Stuffed sweet potatoes never looked so delicious with 3 different variations to spice up your weeknight meals!
Now…onto the taters. We all have that one vegetable that we could NEVER get sick of. Mine? SWEET POTATOES. Every time I’m in the grocery store, I swing by and grab a sweet potato even if the recipe I’m making doesn’t call for it. You never know when you’re going to have a sweet potato fry craving! Seriously, I’m in love with a vegetable (sorry Mark, you’ll have to share me).
Another great thing about this majestic root vegetable is that there are so many different ways to prepare it. YOU CAN…
- Spiralize it into NOODLES
- Grate it into a HASH
- Chop it into FRIES
- Mash them up into MASHED potatoes
- oooorrr bake them and STUFF them with all of your favorite toppings (WINNER)
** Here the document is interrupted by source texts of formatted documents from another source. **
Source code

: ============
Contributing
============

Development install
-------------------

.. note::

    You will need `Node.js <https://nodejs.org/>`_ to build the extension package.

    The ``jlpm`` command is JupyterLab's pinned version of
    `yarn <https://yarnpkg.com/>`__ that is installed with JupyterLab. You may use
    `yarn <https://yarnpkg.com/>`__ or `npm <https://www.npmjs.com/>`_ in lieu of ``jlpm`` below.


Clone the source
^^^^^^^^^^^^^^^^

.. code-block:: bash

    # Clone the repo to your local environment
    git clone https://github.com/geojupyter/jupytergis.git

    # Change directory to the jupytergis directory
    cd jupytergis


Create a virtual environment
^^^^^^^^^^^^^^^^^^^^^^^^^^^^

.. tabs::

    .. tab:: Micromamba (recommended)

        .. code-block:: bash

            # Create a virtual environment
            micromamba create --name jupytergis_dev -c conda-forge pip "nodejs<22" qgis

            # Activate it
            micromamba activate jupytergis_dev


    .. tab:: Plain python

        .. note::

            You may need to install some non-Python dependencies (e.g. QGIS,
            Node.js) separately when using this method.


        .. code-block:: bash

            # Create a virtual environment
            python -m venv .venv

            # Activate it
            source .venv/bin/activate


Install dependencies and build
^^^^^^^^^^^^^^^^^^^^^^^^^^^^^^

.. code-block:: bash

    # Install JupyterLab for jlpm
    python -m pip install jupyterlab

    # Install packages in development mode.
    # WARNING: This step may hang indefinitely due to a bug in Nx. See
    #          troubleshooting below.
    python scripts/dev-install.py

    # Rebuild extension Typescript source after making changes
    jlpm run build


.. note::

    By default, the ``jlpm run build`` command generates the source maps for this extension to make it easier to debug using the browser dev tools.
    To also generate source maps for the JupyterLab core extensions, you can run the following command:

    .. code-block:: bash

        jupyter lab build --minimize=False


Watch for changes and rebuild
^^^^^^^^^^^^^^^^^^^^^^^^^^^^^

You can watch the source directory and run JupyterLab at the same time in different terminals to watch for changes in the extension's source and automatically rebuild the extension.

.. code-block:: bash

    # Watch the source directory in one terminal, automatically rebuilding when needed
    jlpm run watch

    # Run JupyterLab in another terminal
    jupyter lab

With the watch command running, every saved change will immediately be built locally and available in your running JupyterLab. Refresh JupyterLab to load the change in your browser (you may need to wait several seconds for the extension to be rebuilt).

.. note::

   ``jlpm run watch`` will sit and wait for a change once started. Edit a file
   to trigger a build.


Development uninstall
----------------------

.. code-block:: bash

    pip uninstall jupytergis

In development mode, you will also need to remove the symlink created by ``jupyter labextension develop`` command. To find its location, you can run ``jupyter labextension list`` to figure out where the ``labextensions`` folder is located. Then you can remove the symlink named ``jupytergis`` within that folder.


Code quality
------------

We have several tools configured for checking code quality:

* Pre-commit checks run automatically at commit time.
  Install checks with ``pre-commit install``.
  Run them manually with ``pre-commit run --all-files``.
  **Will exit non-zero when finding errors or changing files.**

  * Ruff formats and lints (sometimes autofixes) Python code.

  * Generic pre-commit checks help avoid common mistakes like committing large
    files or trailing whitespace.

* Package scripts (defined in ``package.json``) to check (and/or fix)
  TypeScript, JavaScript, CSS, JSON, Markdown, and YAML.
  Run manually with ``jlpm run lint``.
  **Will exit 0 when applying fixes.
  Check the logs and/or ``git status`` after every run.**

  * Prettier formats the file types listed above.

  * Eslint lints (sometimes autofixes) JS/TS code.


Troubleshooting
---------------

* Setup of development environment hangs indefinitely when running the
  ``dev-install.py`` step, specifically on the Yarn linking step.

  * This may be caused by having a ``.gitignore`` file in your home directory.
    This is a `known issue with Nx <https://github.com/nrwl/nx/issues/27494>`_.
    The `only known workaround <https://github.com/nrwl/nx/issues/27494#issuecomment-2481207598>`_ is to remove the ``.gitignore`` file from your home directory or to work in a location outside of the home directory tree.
Baked potato bar was my all time favorite hot lunch in high school. Everyone got a spud and then you could make it your own by adding veggies, meat, cheese, and everything in between. PEOPLE, all you have to do is wash up your sweet potatoes, oil them, salt & pepper them, and then throw them in the oven to bake for about an hour.
- Green Onion
- Maple Syrup
- Fried Egg
- Dill Greek Yogurt
- Cheddar Cheese
- Green Onion
- Bacon Bits
- Black Beans
- Red Onion
- Lime Juice
- 4 sweet potatoes, washed
- 2 tablespoons olive oil
- salt and pepper, to taste
- First, wash your sweet potatoes.
- Next, drizzle a 1/2 tablespoon of oil over each sweet potato. Make sure to coat the whole spud.
- After you oil the potatoes, season with salt and pepper to taste.
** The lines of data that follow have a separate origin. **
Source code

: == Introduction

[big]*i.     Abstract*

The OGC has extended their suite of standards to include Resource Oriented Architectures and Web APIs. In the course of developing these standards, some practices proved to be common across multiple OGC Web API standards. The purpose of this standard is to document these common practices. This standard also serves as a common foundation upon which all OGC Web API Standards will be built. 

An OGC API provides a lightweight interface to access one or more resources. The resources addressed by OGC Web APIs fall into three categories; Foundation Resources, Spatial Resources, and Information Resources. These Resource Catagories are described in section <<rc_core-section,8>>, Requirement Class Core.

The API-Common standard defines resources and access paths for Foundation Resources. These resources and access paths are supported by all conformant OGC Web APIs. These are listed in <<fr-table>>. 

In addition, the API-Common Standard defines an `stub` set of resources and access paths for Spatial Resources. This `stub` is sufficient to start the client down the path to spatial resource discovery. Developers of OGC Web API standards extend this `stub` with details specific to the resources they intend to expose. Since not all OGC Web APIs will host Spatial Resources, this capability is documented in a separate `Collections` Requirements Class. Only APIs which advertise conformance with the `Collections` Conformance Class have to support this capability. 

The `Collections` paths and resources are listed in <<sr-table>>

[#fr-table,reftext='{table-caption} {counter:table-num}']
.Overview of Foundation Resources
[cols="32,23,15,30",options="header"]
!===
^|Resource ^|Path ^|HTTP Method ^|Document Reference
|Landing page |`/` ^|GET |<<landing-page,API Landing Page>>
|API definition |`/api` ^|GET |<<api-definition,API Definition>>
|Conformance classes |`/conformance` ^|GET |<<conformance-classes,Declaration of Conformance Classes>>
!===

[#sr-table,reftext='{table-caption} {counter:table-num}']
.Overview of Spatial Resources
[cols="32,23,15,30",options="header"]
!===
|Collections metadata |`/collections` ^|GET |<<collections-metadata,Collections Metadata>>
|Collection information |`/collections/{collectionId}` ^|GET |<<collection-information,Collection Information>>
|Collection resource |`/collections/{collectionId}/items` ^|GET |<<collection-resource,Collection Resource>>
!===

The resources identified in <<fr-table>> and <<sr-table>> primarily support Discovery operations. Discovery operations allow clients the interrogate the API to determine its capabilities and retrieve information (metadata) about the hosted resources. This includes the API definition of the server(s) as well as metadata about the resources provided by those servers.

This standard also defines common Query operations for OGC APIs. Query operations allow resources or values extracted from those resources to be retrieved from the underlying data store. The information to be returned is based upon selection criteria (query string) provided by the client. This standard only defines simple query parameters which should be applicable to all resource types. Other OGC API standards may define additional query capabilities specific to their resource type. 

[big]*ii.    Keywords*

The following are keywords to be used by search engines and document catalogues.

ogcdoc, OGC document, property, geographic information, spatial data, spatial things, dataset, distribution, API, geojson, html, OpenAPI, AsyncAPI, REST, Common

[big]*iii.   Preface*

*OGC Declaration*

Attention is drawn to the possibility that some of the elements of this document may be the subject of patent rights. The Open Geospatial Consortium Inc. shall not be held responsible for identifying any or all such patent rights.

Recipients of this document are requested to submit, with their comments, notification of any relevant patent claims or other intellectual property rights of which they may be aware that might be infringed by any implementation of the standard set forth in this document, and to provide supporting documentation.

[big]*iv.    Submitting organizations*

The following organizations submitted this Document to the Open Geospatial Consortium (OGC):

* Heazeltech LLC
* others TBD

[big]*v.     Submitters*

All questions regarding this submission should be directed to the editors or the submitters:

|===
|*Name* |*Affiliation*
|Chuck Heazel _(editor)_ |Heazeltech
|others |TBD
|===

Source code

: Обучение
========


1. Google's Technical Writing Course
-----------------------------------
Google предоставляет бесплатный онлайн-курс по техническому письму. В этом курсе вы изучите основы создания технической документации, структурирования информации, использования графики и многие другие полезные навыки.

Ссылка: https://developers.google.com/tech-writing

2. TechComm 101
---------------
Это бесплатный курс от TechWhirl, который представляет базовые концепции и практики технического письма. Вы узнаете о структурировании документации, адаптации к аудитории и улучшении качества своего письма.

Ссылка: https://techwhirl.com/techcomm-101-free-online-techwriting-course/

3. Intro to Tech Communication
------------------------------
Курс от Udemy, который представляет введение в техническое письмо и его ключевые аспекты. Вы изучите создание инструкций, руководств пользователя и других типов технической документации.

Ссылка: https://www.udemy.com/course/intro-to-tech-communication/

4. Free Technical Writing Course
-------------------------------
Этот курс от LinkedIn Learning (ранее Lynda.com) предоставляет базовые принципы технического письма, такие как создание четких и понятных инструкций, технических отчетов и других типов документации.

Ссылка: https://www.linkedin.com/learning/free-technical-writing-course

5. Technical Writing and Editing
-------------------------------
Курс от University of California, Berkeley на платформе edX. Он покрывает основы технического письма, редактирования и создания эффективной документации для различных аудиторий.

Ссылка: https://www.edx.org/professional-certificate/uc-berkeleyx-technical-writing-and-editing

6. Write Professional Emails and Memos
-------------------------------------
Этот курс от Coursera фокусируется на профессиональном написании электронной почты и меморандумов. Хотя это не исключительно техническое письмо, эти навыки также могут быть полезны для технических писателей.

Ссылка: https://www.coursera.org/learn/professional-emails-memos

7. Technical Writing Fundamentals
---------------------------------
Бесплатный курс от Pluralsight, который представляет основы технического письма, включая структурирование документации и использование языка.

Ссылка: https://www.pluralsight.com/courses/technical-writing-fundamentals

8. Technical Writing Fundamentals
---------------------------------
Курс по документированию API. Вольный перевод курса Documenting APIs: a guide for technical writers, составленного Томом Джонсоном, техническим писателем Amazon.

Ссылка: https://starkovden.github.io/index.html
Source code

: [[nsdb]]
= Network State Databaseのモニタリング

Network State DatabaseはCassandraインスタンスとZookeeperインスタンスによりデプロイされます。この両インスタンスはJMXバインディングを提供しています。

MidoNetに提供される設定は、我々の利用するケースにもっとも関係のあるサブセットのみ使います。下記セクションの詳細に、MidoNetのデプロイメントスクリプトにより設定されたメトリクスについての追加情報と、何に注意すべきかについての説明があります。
- Then, wrap each sweet potato in tin foil and poke holes (with a fork or knife) all around the potato. Lastly, throw them in the oven and cook them at 425ºF for 45-60 minutes.
- When the potatoes are done, make sure they are cooked all the way through by poking them with a fork. If there is no resistance, they are done!
- Top with your favorite toppings and ENJOY!